**EXERCISE REQUIREMENTS**
Reproduce the FAQ excerpt about the PTR in full, word for word.

**PASSAGE GIVEN**
-*-

Furthermore, if you are two weeks out of sync with PTR you are unable to push additions or deletions until you're back within the threshold.
- Q: Does this automagically tag my files?
- A: No. Until we get machine learning based auto-tagging nothing is truly automatic. All tags on the PTR were uploaded by another user, so if nobody uploaded tags associated with the hash of your file it won't have any tags in the PTR.
- Q: How good is the PTR at tagging [insert file format or thing from site here]?
- A: That depends largely on if there's a scrapable database of tags for whatever you're asking about. Anything that comes from a booru or site that supports tags is fairly likely to have something on the PTR. Original content on some obscure chan-style imageboard is less so.
- Q: Help! My files don't have any tags! What do!?
- A: As stated above, some things are just very likely to not have any tags. It is also possible that the files have been altered by whichever service you downloaded from. Imgur, Reddit, Discord, and many other sites and services recompress images to save space which might give it a different hash even if it looks indistinguishable from the original file. Use one of the IQDB lookup programs linked in Cuddle's wiki.
- Q: Why is my database so big!? This can't be right.

-*-

**EXTRACTED INFORMATION**
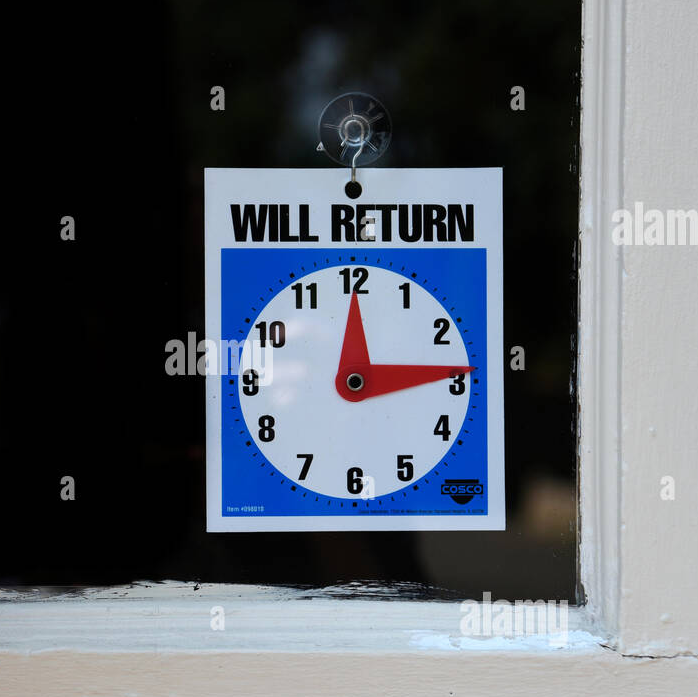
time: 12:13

-*-

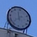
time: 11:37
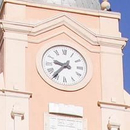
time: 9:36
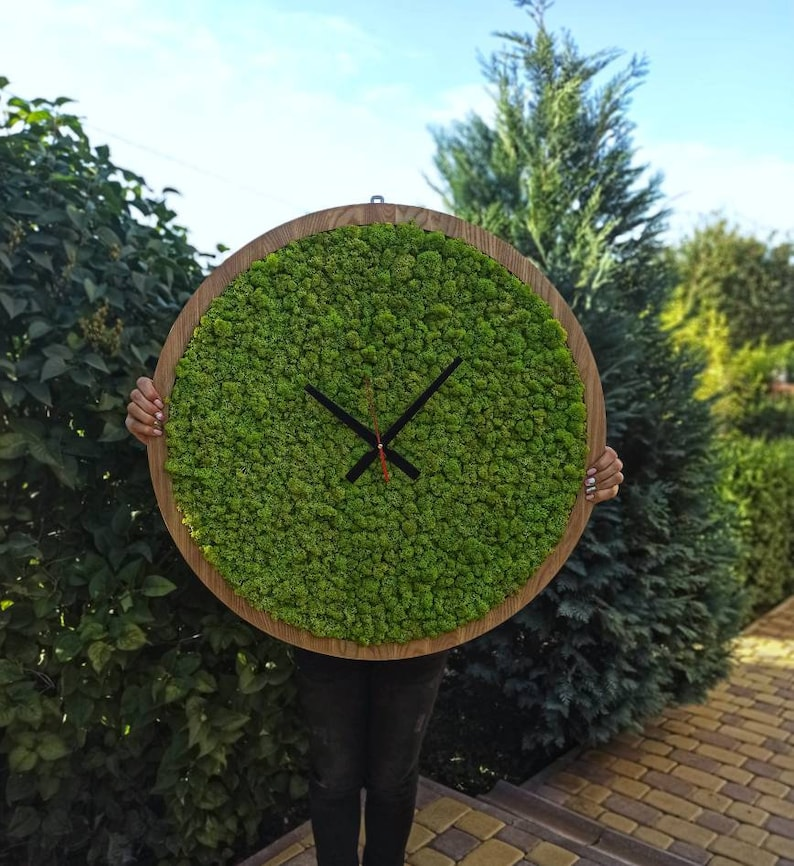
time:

-*-

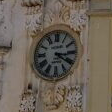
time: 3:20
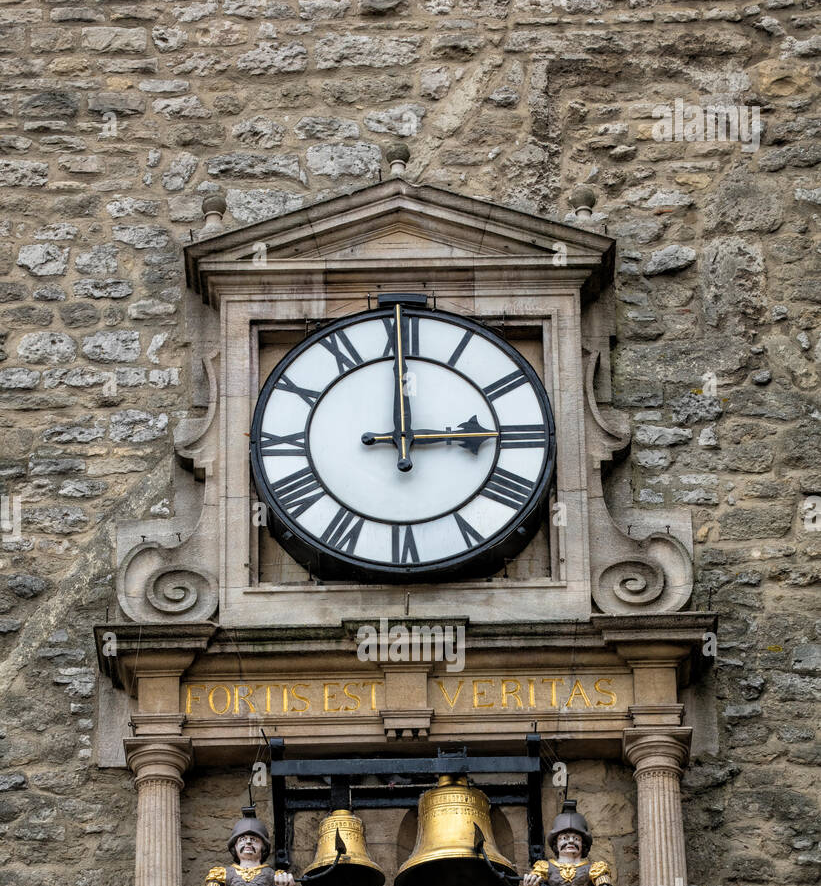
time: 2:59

-*-

**WRITTEN SOLUTION**
Furthermore, if you are two weeks out of sync with PTR you are unable to push additions or deletions until you're back within the threshold.
- Q: Does this automagically tag my files?
- A: No. Until we get machine learning based auto-tagging nothing is truly automatic. All tags on the PTR were uploaded by another user, so if nobody uploaded tags associated with the hash of your file it won't have any tags in the PTR.
- Q: How good is the PTR at tagging [insert file format or thing from site here]?
- A: That depends largely on if there's a scrapable database of tags for whatever you're asking about. Anything that comes from a booru or site that supports tags is fairly likely to have something on the PTR. Original content on some obscure chan-style imageboard is less so.
- Q: Help! My files don't have any tags! What do!?
- A: As stated above, some things are just very likely to not have any tags. It is also possible that the files have been altered by whichever service you downloaded from. Imgur, Reddit, Discord, and many other sites and services recompress images to save space which might give it a different hash even if it looks indistinguishable from the original file. Use one of the IQDB lookup programs linked in Cuddle's wiki.
- Q: Why is my database so big!? This can't be right.